Besides, EPD could be explored through a viewer relying on a selection of tracks to be visualized in the UCSC Genome Browser \citep{dreos_epd_2013}. Since then, a major effort to provide a customizable visualization plateform has been undertaken \citep{dreos_eukaryotic_2017}. Currently, each specie is provided with a minimal track hub \citep{raney_track_2014} containing at least 3 tracks : i) the combined TSS mapping samples used to create the EPDnew annotation for this specie, ii) the EPDnew TSSs on the + strand and iii) the EPDnew TSSs on the - strand.
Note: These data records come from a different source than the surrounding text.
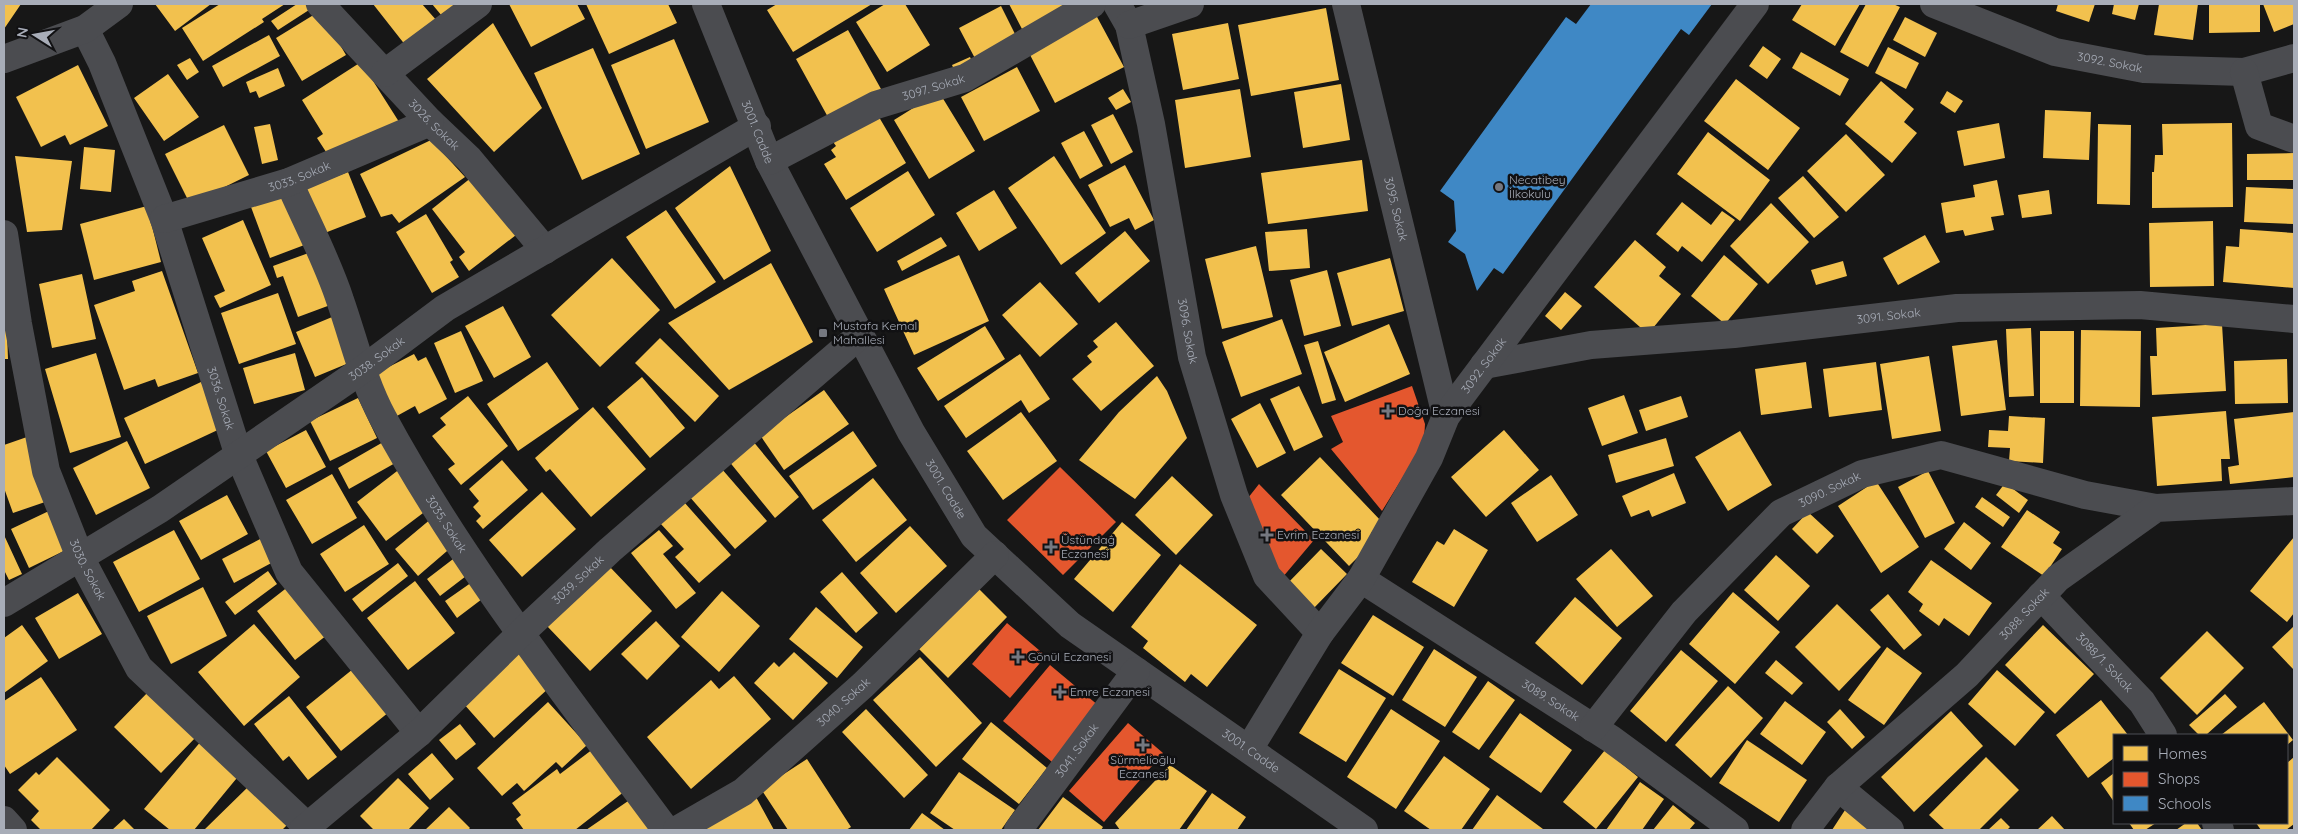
<svg xmlns="http://www.w3.org/2000/svg" width="2298" height="834" font-family="Quicksand,sans-serif">
<rect width="100%" height="100%" fill="#171717"/>
<path fill="#f2c14e" d="M4,4h17l-17,25z
M155,4h56l-36,27z
M220,4h65l-23,15 2,3 -61,39 -21,-33z
M297,4h8l4,6 -31,20 -7,-9z
M373,4h49l15,17 -31,25z
M432,4h25l-15,12z
M509,4h68l8,15 -54,28z
M586,4h82l9,19 -68,31z
M777,4h95l-79,48 -26,-42z
M885,4h20l25,41 -43,27 -31,-50z
M1009,4h61l-48,25z
M1802,4h58l-25,42 -43,-26z
M1866,4h27l7,3 -32,60 -28,-15z
M2058,4h37l-6,18 -33,-11z
M2114,4h25l-4,16 -23,-6z
M2159,4h39l-5,36 -39,-5z
M2209,4h51v28l-51,1z
M2263,4h31v20l-20,8z
M1001,6l16,32 -38,28 -20,-38z
M1326,8l13,72 -88,16 -13,-71z
M320,11l26,44 -44,26 -26,-43z
M1096,15l28,52 -69,36 -27,-52z
M1905,17l32,16 -12,24 -32,-17z
M493,23l49,85 -48,44 -67,-73z
M1228,23l11,56 -56,11 -11,-56z
M848,30l33,59 -52,30 -33,-60z
M269,35l11,21 -57,31 -11,-21z
M674,39l35,83 -63,27 -35,-84z
M1763,46l18,13 -14,20 -18,-13z
M1888,47l31,16 -13,26 -31,-16z
M593,48l47,106 -58,26 -48,-107z
M1801,52l48,27 -9,17 -48,-28z
M970,57l6,13 -20,4 -4,-9z
M190,58l9,14 -12,8 -10,-15z
M361,62l40,63 -71,33 -13,-20 6,-4 -21,-34z
M78,65l30,61 -38,19 -5,-10 -24,12 -25,-50z
M1017,67l23,44 -56,30 -23,-44z
M278,68l7,18 -26,12 -3,-7 -6,2 -4,-11z
M168,74l31,43 -35,24 -30,-43z
M1736,79l64,49 -32,42 -64,-49z
M1881,81l33,28 -10,13 13,11 -25,30 -47,-39z
M1341,84l9,56 -47,8 -9,-56z
M1123,89l8,13 -15,8 -8,-12z
M1240,89l11,68 -66,11 -10,-68z
M1947,91l16,10 -8,12 -15,-10z
M939,92l36,59 -46,28 -35,-59z
M2045,110l46,2 -2,48 -46,-2z
M876,112l30,51 -60,37 -22,-36 12,-7 -5,-7 5,-4 -5,-7z
M1113,114l20,38 -22,12 -20,-39z
M1999,123l6,35 -41,8 -7,-35z
M2232,123l1,84 -81,1v-36h2l1,-17h8l-1,-31z
M270,124l8,36 -16,4 -8,-37z
M2098,124l33,1 -1,80 -33,-1z
M224,125l25,50 -59,29 -25,-50z
M1084,131l19,35 -23,13 -19,-36z
M1708,132l62,48 -30,41 -63,-47z
M1846,134l39,41 -39,37 -39,-41z
M431,140l34,37 -66,46 -7,-9 -11,3 -21,-43z
M84,147l31,3 -4,42 -31,-3z
M2294,153v27h-47v-26z
M15,156l57,5 -10,69 -35,2z
M1054,156l52,77 -45,32 -53,-77z
M1362,160l6,51 -100,13 -7,-51z
M1125,165l29,55 -19,10 -6,-12 -19,9 -22,-42z
M730,166l41,85 -47,29 -49,-72z
M908,171l27,44 -58,37 -27,-44z
M348,172l18,45 -44,17 -18,-45z
M1803,176l36,41 -25,21 -36,-40z
M472,177l44,58 -47,36 -10,-14 6,-5 -33,-43z
M1997,180l7,35 -13,2 3,13 -29,6 -2,-6 -17,3 -5,-30 34,-6 -2,-12z
M2246,187l48,2v35l-50,-2z
M994,190l23,38 -38,23 -23,-38z
M2049,190l3,24 -30,4 -4,-23z
M288,193l19,51 -37,14 -19,-51z
M1682,202l29,23 11,-14 13,9 -33,42 -20,-16 -4,6 -22,-18z
M1771,203l38,39 -41,42 -38,-38z
M147,206l14,56 -67,18 -14,-56z
M666,210l50,72 -41,27 -49,-72z
M426,214l27,46 -3,2 9,15 -27,16 -36,-61z
M243,220l28,65 -51,23 -6,-12 11,-5 -23,-53z
M2213,221l1,65 -64,1 -1,-64z
M1307,229l3,39 -41,3 -4,-39z
M2240,229l54,4v55l-71,-6 3,-36 13,1z
M1125,231l25,30 -51,42 -24,-30z
M1925,235l15,27 -42,23 -15,-27z
M941,237l6,9 -45,25 -5,-10z
M1635,240l31,27 -7,9 22,18 -33,40 -54,-47z
M1256,246l17,71 -51,12 -17,-70z
M314,251l19,53 -35,13 -15,-41 -6,2 -4,-12z
M959,255l30,66 -75,34 -30,-66z
M1724,255l34,29 -33,40 -34,-28z
M612,258l48,52 -60,57 -49,-52z
M1390,258l14,53 -52,15 -15,-53z
M1843,261l4,15 -31,9 -5,-15z
M771,263l42,79 -84,48 -61,-67z
M1327,270l14,56 -37,10 -14,-56z
M162,271l36,102 -40,14 -3,-8 -31,11 -30,-85 41,-14 -3,-10z
M82,274l14,65 -44,9 -13,-64z
M1040,282l38,42 -38,33 -38,-42z
M1565,292l17,14 -21,24 -16,-14z
M278,293l18,51 -57,20 -18,-51z
M6,305l2,54h-4v-53z
M503,306l28,51 -37,21 -29,-52z
M337,315l19,45 -41,17 -19,-45z
M1282,319l20,55 -61,23 -19,-55z
M1116,322l38,44 -53,45 -29,-32 20,-17 -5,-6 11,-9 -5,-6z
M1389,324l21,50 -65,28 -21,-50z
M2222,324l4,67 -74,4 -2,-39h7l-1,-28z
M985,326l20,33 -67,42 -21,-33z
M2031,328l3,68 -25,1 -3,-68z
M2081,330l60,1 -1,76 -60,-1z
M461,331l22,50 -28,12 -21,-50z
M2040,331h34v72h-34z
M660,338l59,58 -24,26 -60,-59z
M1997,340l9,70 -45,6 -9,-70z
M1318,341l18,59 -14,4 -18,-59z
M96,353l25,84 -51,16 -25,-84z
M295,353l10,37 -51,14 -11,-36z
M414,354l4,7 8,-4 21,42 -28,15 -4,-8 -20,11 -22,-42z
M1020,354l30,45 -21,14 -8,-13 -55,38 -22,-32z
M1929,356l12,75 -49,8 -12,-75z
M2287,359l1,44 -53,1 -1,-43z
M547,362l32,47 -61,42 -31,-47z
M1806,362l6,46 -51,7 -6,-46z
M1876,362l6,48 -53,7 -6,-48z
M1157,376l10,15 20,47 -52,61 -56,-39 40,-48z
M642,377l43,51 -35,30 -43,-51z
M201,382l21,46 -77,36 -21,-46z
M1299,386l24,51 -29,14 -24,-52z
M824,390l25,34 -65,46 -24,-35z
M1624,395l14,38 -36,13 -14,-38z
M468,396l40,50 -47,39 -13,-16 7,-5 -23,-28 14,-11 -6,-7z
M1681,396l7,21 -42,14 -7,-21z
M358,398l19,40 -47,23 -20,-40z
M1260,403l26,50 -29,15 -26,-49z
M593,407l53,62 -55,48 -41,-48 -4,3 -11,-14z
M2226,411l4,48h-9l1,22 -65,5 -5,-69z
M1021,412l36,49 -54,39 -36,-49z
M2294,412v65l-64,7 -2,-17 11,-2 -5,-46z
M2009,416l36,2 -2,45 -34,-2 1,-13 -22,-1 1,-17 19,1z
M306,430l20,37 -40,21 -20,-37z
M1504,430l35,40 -53,47 -35,-40z
M853,431l24,35 -64,44 -24,-34z
M1740,431l32,54 -44,26 -33,-54z
M27,437l21,64 -35,12 -9,-25v-43z
M1666,438l8,28 -58,17 -8,-28z
M752,440l47,57 -24,21 -47,-58z
M127,441l23,47 -54,27 -23,-47z
M385,441l12,21 -48,27 -11,-21z
M1320,457l62,65 -11,11 5,6 -27,27 -68,-71z
M502,460l26,30 -45,39 -7,-8 5,-5 -8,-9 6,-6 -10,-12z
M401,468l30,39 -45,34 -29,-39z
M721,468l46,53 -32,28 -46,-53z
M1928,471l27,52 -30,15 -27,-51z
M1674,473l12,30 -34,14 -3,-7 -18,7 -9,-21z
M332,474l25,44 -45,26 -26,-44z
M1551,475l27,40 -41,27 -26,-39z
M1172,476l41,39 -37,40 -41,-40z
M873,478l34,42 -51,42 -34,-42z
M1876,481l43,66 -38,26 -43,-67z
M2005,483l23,17 -9,13 -23,-18z
M542,492l34,37 -54,48 -33,-37z
M227,495l21,39 -47,26 -22,-39z
M1982,497l28,20 -7,10 -28,-20z
M684,502l47,53 -32,28 -24,-26 9,-8 -24,-26z
M51,510l19,38 -41,20 -18,-39z
M2027,510l33,22 -7,11 9,6 -18,27 -43,-29z
M1808,512l26,24 -17,18 -25,-25z
M432,518l22,27 -36,31 -23,-27z
M1122,522l39,33 -48,57 -39,-33z
M1964,522l27,21 -20,27 -27,-21z
M364,525l25,39 -44,28 -25,-38z
M910,526l37,40 -51,47 -36,-40z
M1454,529l34,21 -34,57 -42,-25 25,-41 7,4z
M174,530l26,49 -61,33 -26,-50z
M659,530l14,16 -10,8 33,39 -20,16 -45,-56z
M4,535l18,39 -13,6 -5,-10z
M264,537l13,23 -43,23 -12,-24z
M2294,537v76l-7,9 -37,-31z
M1321,549l26,25 -35,36 -26,-25z
M1611,549l42,47 -36,31 -41,-48z
M1776,555l34,31 -32,35 -34,-31z
M457,556l13,17 -30,23 -13,-17z
M1931,560l61,43 -23,33 -25,-18 -5,8 -20,-15 4,-7 -15,-12z
M398,563l10,13 -46,36 -10,-13z
M1180,564l77,61 -50,62 -16,-13 -6,8 -42,-34 5,-7 -17,-14z
M609,566l43,45 -62,60 -43,-45z
M268,571l9,13 -42,31 -10,-13z
M842,572l36,41 -22,20 -36,-41z
M475,580l11,16 -29,22 -12,-17z
M415,581l40,52 -47,37 -41,-52z
M289,586l38,49 -32,25 -38,-49z
M203,587l24,49 -56,28 -24,-48z
M979,589l28,28 -59,61 -29,-29z
M722,591l38,35 -41,46 -38,-35z
M1733,592l47,40 -45,52 -46,-40z
M78,593l24,41 -43,25 -24,-41z
M1888,594l34,41 -18,15 -34,-40z
M1575,597l47,41 -40,47 -47,-42z
M1837,604l44,43 -42,44 -44,-44z
M816,607l47,40 -26,31 -48,-39z
M1373,615l51,32 -31,49 -52,-33z
M656,621l24,25 -33,34 -26,-26z
M254,624l46,53 -56,49 -46,-54z
M22,625l26,36 -44,32v-55z
M2043,625l51,49 -39,40 -50,-49z
M2294,626v44l-22,-23z
M2207,631l37,37 -47,47 -37,-37z
M1887,647l35,26 -38,52 -36,-25z
M1434,649l43,28 -32,50 -43,-27z
M1681,650l37,31 -52,61 -36,-31z
M519,652l31,35 -56,51 -31,-35z
M794,652l34,31 -35,37 -39,-37 20,-21 5,5z
M920,657l62,66 -46,44 -63,-67z
M1776,660l27,23 -11,12 -27,-22z
M353,669l36,43 -48,39 -35,-44z
M1339,669l47,29 -40,64 -47,-29z
M1997,670l48,42 -30,34 -47,-42z
M734,676l37,43 -80,70 -44,-52 64,-57 8,9z
M41,677l36,53 -67,44 -6,-9v-64z
M1488,681l27,19 -36,50 -27,-18z
M1728,686l35,32 -52,60 -36,-33z
M150,690l47,46 -36,37 -47,-46z
M2225,694l12,13 -31,28h-7l-10,-10z
M289,696l48,61 -29,23 -19,-24 -6,5 -29,-37z
M2101,700l27,35h-14v23l-26,20 -32,-43z
M1785,701l41,31 -24,33 -42,-31z
M548,702l39,43 -25,23 -6,-6 -32,29 -7,-8 -15,13 -25,-28z
M2264,702l29,38 -6,5v-10h-66z
M866,709l62,66 -24,23 -62,-66z
M1391,709l49,32 -44,68 -49,-32z
M1840,709l25,28 -13,12 -25,-27z
M1951,711l32,35 -69,66 -33,-35z
M1520,713l52,37 -31,43 -52,-36z
M991,722l56,46 -28,36 -57,-45z
M460,724l16,20 -20,16 -17,-20z
M202,740l39,33 -47,57h-24l-26,-21z
M1747,740l60,40 -28,42 -60,-39z
M593,749l32,42 -50,39h-51l-8,-11 5,-4 -9,-12 45,-34 3,5z
M1605,750l33,27 -42,52 -33,-27z
M432,753l22,26 -24,21 -22,-26z
M1444,756l46,33 -29,41h-30l-27,-19z
M57,757l53,53 -19,20h-50l-10,-10 8,-9 -21,-21 18,-18 3,3z
M1986,757l33,33 -40,40h-34l-16,-15z
M2294,757v67l-8,6h-25l-5,-7h31v-60z
M807,759l44,68 -5,3h-58l-27,-41z
M1170,765l37,26 -28,39h-59l-5,-7z
M959,772l56,38 -14,20h-46l-25,-17z
M2114,773v29l-13,-19z
M398,778l31,30 -21,22h-34l-14,-14z
M1640,782l24,17 -22,31h-36z
M250,785l38,39 -6,6h-78z
M1212,793l34,24 -9,13h-51z
M1497,795l46,34 -1,1h-70z
M756,797l18,33h-69l-2,-4z
M1063,797l40,30 -2,3h-63z
M631,799l22,31h-67z
M1673,805l22,18 -6,7h-36z
M449,807l21,21 -2,2h-43z
M1847,807l34,23h-49z
M922,813l23,17h-36z
M2052,816l13,14h-28z
M2001,818l9,9 -3,3h-19z
M124,819l11,11h-23z
M2129,823h27l-11,7h-11z
M2186,823h11l5,7h-26z"/>
<path fill="#e4572e" d="M1412,386l13,38 -1,16 -5,11 -37,60 -51,-62 12,-7 -12,-26z
M1060,467l56,55 -53,53 -56,-55z
M1259,484l55,56 -32,38 -34,-80z
M1007,623l39,33 -36,42 -38,-34z
M1050,665l49,41 -47,56 -49,-41z
M1128,723l35,30 -59,69 -35,-31z"/>
<path fill="#3f88c5" d="M1591,4h121l-23,31 -8,-6 -178,245 -9,-6 -17,23 -12,-37 -17,-12 8,-11 -2,-30 -14,-10 126,-174 10,7z"/>
<g fill="none" stroke-linecap="round" stroke-linejoin="round">
<g stroke="#4b4c50" stroke-width="28">
<path id="s1" d="M320,4l110,118 39,37 76,91"/>
<path id="s2" d="M706,4l63,157 142,271 63,104 96,89 294,205"/>
<path id="s3" d="M1117,4l12,21 22,99 41,233 42,138 33,81 53,57"/>
<path id="s4" d="M1346,4l100,412"/>
<path id="s5" d="M1934,4l121,48 89,17 100,3 50,-14"/>
<path d="M1129,25l61,-21"/>
<path id="s6" d="M85,29l17,34 62,156 74,234 51,119 130,161"/>
<path d="M4,59l81,-30 34,-25"/>
<path d="M2244,72l15,54 35,13"/>
<path d="M385,73l93,-69"/>
<path id="s7" d="M769,161l107,-56 89,-27 127,-74"/>
<path id="s8" d="M289,182c17,39 38,78 51,118 14,40 23,81 43,118 79,146 184,278 283,412"/>
<path id="s9" d="M164,219l125,-37 141,-60"/>
<path id="s10" d="M4,234l14,90 28,147 34,86 59,111 172,162"/>
<path id="s11" d="M1484,365l107,-20 143,-11 223,-26 183,-3 154,14"/>
<path id="s12" d="M1361,579l250,160 124,91"/>
<path id="s13" d="M2041,596l101,106 21,33"/>
<path id="s14" d="M4,603l156,-94 202,-139 83,-62 312,-182"/>
<path id="s15" d="M1593,728l91,-116 97,-99 81,-39 79,-19 144,40 71,13"/>
<path id="s16" d="M1249,749l71,-116 41,-54 68,-121 17,-42 309,-412"/>
<path d="M1838,787l52,43"/>
<path d="M4,820l9,10"/>
<path d="M2216,823l4,7"/>
<path id="s17" d="M303,830l116,-97 102,-100 89,-83 250,-215"/>
<path id="s18" d="M677,830l66,-38 120,-107 132,-130"/>
<path id="s19" d="M1018,830l118,-159"/>
<path id="s20" d="M1805,830l33,-43 129,-112 91,-97 98,-70 138,-7"/>
</g>
</g>
<g fill="#757880" stroke="#111113" stroke-width="2">
<circle cx="1499" cy="187" r="5"/>
<rect x="818" y="328" width="10" height="10" rx="2.5"/>
<path d="M1385.5 403.5h5v5h5v5h-5v5h-5v-5h-5v-5h5z"/>
<path d="M1264.5 527.5h5v5h5v5h-5v5h-5v-5h-5v-5h5z"/>
<path d="M1048.5 539.5h5v5h5v5h-5v5h-5v-5h-5v-5h5z"/>
<path d="M1015.5 649.5h5v5h5v5h-5v5h-5v-5h-5v-5h5z"/>
<path d="M1057.5 684.5h5v5h5v5h-5v5h-5v-5h-5v-5h5z"/>
<path d="M1140.5 737.5h5v5h5v5h-5v5h-5v-5h-5v-5h5z"/>
</g>
<g text-anchor="middle" stroke-width="5" stroke-linejoin="round" paint-order="stroke">
<g font-size="12" fill="#a8adb8" stroke="#111113">
<text dy="4" stroke="none"><textPath href="#s5" startOffset="186">3092. Sokak</textPath></text>
<text dy="4" stroke="none"><textPath href="#s7" startOffset="181">3097. Sokak</textPath></text>
<text dy="4" stroke="none"><textPath href="#s1" startOffset="166">3026. Sokak</textPath></text>
<text dy="4" stroke="none"><textPath href="#s2" startOffset="138">3001. Cadde</textPath></text>
<text dy="4" stroke="none"><textPath href="#s9" startOffset="142">3033. Sokak</textPath></text>
<text dy="4" stroke="none"><textPath href="#s4" startOffset="211">3095. Sokak</textPath></text>
<text dy="4" stroke="none"><textPath href="#s11" startOffset="408">3091. Sokak</textPath></text>
<text dy="4" stroke="none"><textPath href="#s3" startOffset="336">3096. Sokak</textPath></text>
<text dy="4" stroke="none"><textPath href="#s14" startOffset="446">3038. Sokak</textPath></text>
<text dy="4" stroke="none"><textPath href="#s16" startOffset="451">3092. Sokak</textPath></text>
<text dy="4" stroke="none"><textPath href="#s6" startOffset="394">3036. Sokak</textPath></text>
<text dy="4" stroke="none"><textPath href="#s2" startOffset="542">3001. Cadde</textPath></text>
<text dy="4" stroke="none"><textPath href="#s15" startOffset="340">3090. Sokak</textPath></text>
<text dy="4" stroke="none"><textPath href="#s8" startOffset="378">3035. Sokak</textPath></text>
<text dy="4" stroke="none"><textPath href="#s10" startOffset="348">3030. Sokak</textPath></text>
<text dy="4" stroke="none"><textPath href="#s17" startOffset="372">3039. Sokak</textPath></text>
<text dy="4" stroke="none"><textPath href="#s20" startOffset="309">3088. Sokak</textPath></text>
<text dy="4" stroke="none"><textPath href="#s13" startOffset="92">3088/1. Sokak</textPath></text>
<text dy="4" stroke="none"><textPath href="#s12" startOffset="225">3089. Sokak</textPath></text>
<text dy="4" stroke="none"><textPath href="#s18" startOffset="211">3040. Sokak</textPath></text>
<text dy="4" stroke="none"><textPath href="#s19" startOffset="99">3041. Sokak</textPath></text>
<text dy="4" stroke="none"><textPath href="#s2" startOffset="948">3001. Cadde</textPath></text>
</g>
<g font-size="12" fill="#a8adb8" stroke="#111113" text-anchor="start">
<text x="1509" y="184">Necatibey<tspan x="1509" dy="14">İlkokulu</tspan></text>
<text x="833" y="330">Mustafa Kemal<tspan x="833" dy="14">Mahallesi</tspan></text>
<text x="1398" y="415">Doğa Eczanesi</text>
<text x="1277" y="539">Evrim Eczanesi</text>
<text x="1061" y="544">Üstündağ<tspan x="1061" dy="14">Eczanesi</tspan></text>
<text x="1028" y="661">Gönül Eczanesi</text>
<text x="1070" y="696">Emre Eczanesi</text>
<text x="1143" y="764" text-anchor="middle">Sürmelioğlu<tspan x="1143" dy="14">Eczanesi</tspan></text>
</g>
</g>
<rect width="2298" height="834" fill="none" stroke="#a8adb8" stroke-width="10"/>
<rect x="2113" y="734" width="175" height="90" fill="#111113" stroke="#4d4f55"/>
<rect x="2123" y="746" width="25" height="15" fill="#f2c14e" stroke="#4d4f55"/>
<text x="2158" y="759" font-size="15" fill="#a8adb8">Homes</text>
<rect x="2123" y="772" width="25" height="15" fill="#e4572e" stroke="#4d4f55"/>
<text x="2158" y="784" font-size="15" fill="#a8adb8">Shops</text>
<rect x="2123" y="796" width="25" height="15" fill="#3f88c5" stroke="#4d4f55"/>
<text x="2158" y="809" font-size="15" fill="#a8adb8">Schools</text>
<g transform="translate(35 35) rotate(281)" stroke="#111113" stroke-width="4" paint-order="stroke">
<path d="M0-4L9 19L0 12L-9 19Z" fill="#a8adb8"/>
<text y="-8" font-size="14" font-weight="bold" text-anchor="middle" fill="#a8adb8">N</text>
</g>
</svg>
Other tracks are often available depending on the specie such as a gene track, a CpG island track and so one. Finally, a tool to create and upload custom MGA derived tracks (ChIP-Track available at \url{https://ccg.epfl.ch/chipseq/chip_track.php}) on the UCSC Genome Browser, in a few mouse clicks, have been developed to fully exploit the possible synergies between the UCSC Genome Browser, EPDnew and the MGA repository.
\subsection{Conclusions}
EPDnew is a valuable resource for the research community. It offers an unprecedented TSS mapping effort in terms of precision and species covered. To enhance and facilitate the integrative analyses, EPD is fully interconnected with the external resources and tools from the ChIP-seq \citep{ambrosini_chip-seq_2016} and SSA \citep{ambrosini_signal_2003} servers maintained by the laboratory. Currently, EPDnew tracks are available on UCSC Genome Browser. Furthermore, EPDnew is totally interconnected with the MGA which allows to easily integrate it in different genomic analyses. Additionally, it is possible to create "on demand" visualization tracks for any dataset hosted on the MGA to complement the tracks already available on UCSC Genome Browser.
Finally, it should be noted that EPDnew genome annotations have been used in the projects described in chapters \ref{encode_peaks} and \ref{spark}.
\subsection{Methods}
\subsubsection{Motif occurrence profiles}
\label{lab_resources_epd_methods_oprof}
The motif occurrence profiles in Figure \ref{lab_resources_epd_motifs} have been generated using Oprof from the SSA server \url{https://ccg.epfl.ch/ssa/oprof.php}. To create the TATA-box profiles, the input data were H. sapiens (Feb 2009 GRCh37/hg19) / Genome Annotation / EPDnew / release 004 or 006 or UCSC, TSS for known Genes / TSS from UCSC known genes. The motifs were choosen from PWMs from libraries / Promoter Motifs and then TATA-box (length=15) or Initiator (length=8). The borders were set to -50 to +50bp, the window size to 20bp for the TATA-box and 10bp for the Initiator and forward search mode was enabled. All other parameters were left to default.